The wine is well balanced and full bodied. I really enjoyed it. The only thing I did not like was the slight bitter after-taste one could feel on the palate. But I plan to buy another one of Markowitsch’s wines when I am in Vienna next time.


Grape vine leaves

August 27, 2010

Grape vine leaves can be used for many different things; to wrap food, for instance rice (known as Dolma, Dolmathakia Lathera, etc.). They are also popular for various decorative purposes. The pillar below was decorated with vine leaves and grapes. During my recent trip to Europe I also found coasters in vine leaf shape when I was regaled by an Elbling wine in Echternach, Luxembourg.

Decoration of a pillar

Vine leaf coaster in Echternach, Luxembourg

Many of the antique statues we have seen in Italy needed the grape vine leaves to cover delicate body parts. Isn’t this innocent leaf, pure organic of course, a very useful item nature has bestowed on us?


Flammkuchen everywhere

August 14, 2010

Flammkuchen

Everywhere we went in Germany (except Bavaria) during our holidays, “Flammkuchen” was on the menu. Flammkuchen is the German name for an Alsacian dish called ‘flammekueche’ or ‘tarte flambée’ in French. The dish is in fact of ‘alemannic’ origin. The Alamanni , an alliance of different Germanic tribes settled in what is today south-west Germany, eastern France and northern Switzerland (the area south of lake Bodensee); composed today roughly of the regions of Alsace, Baden and the Palatinate.

The thin, bread-like dough comes often in a round shape and is, in its traditional form, covered with crème fraîche, onions, and lardons. However, there are many variations of this old recipe. Similar to pizza all kinds of toppings have found their way onto Flammkuchen. I found different styles as far north as Muenster.

In my home town Trier at the river Mosel, we had the delicious dish from time to time and just loved it. Usually I had a Bitburger Beer with it, preferably in a mug. But the local wines make also a good drink, for instance an Elbling or a local Riesling wine are perfect for the enjoyment of a Flammkuchen. Try it.

Flammkuchen and a Bitburger Beer


Elbling wine in Echternach, Luxembourg

July 8, 2010

We went on a drive along the Mosel river to make good use of our limited time in Germany. It was a beautiful summers day with blue sky and temperatures in the low 30ies. We drove upriver to Wasserbilligerbrueck and north along the Sauer, a tributary of the Mosel.

The two towers of the main church of the abbey

Echternach on the Luxembourg side was our aim, a beautiful medieval town in eastern part of the Grand Duchess at the border to Germany. Echternach is famous for the rhythm of its annual procession, the “Echternacher Springprozession”: two steps forward, one step backward, the rhythm of many political reforms.

The orangery

Elbling is an old grape variety with an obscure origin but it has been widely planted in the Mosel wine region for many centuries. From medieval times until the 20th century Elbling was the most planted variety in this part of Germany.
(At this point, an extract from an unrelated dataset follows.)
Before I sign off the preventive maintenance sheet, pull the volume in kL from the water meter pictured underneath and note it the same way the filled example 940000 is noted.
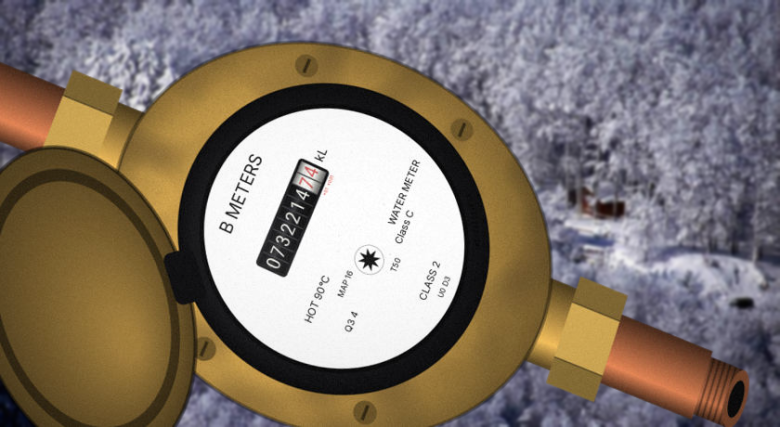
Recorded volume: 732214.74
Nowadays it is a variety in decline. Not much is left of it, though, maybe only about 600 ha in Germany and about 150 ha in Luxembourg.

Elbling grapes make a rather neutral white wine with high acidity. It is the wine for every day in the southern part of the Mosel wine region. More often than not it is used for sparkling. In wine tastings Elbing does usually not feature at all.

There is even a revitalized Elbling wine route along the Upper Mosel at the right side of the river from Thorn, Palzem, Wincheringen, Nittel, Wellen, Temmels, Oberbillig until Wasserliesch and at the left side of the river from Igel to Langsur and along the Sauer river, a tributary of the Mosel from Mesenich to Metzdorf.

Local Elbling

We explored the town, the cathedral, the abbey and many of its public places which were filled with locals and some foreign tourists. When we finally settled in a small cafe, it was clear what we were going to order, the house-wine of the place. While the children enjoyed an ice cream, we indulged in a local Elbling. It was dry, clean and crisp with fine acidity; a great drop for a hot summers day. Come and visit this part at the heart of Europe. It’s worth it.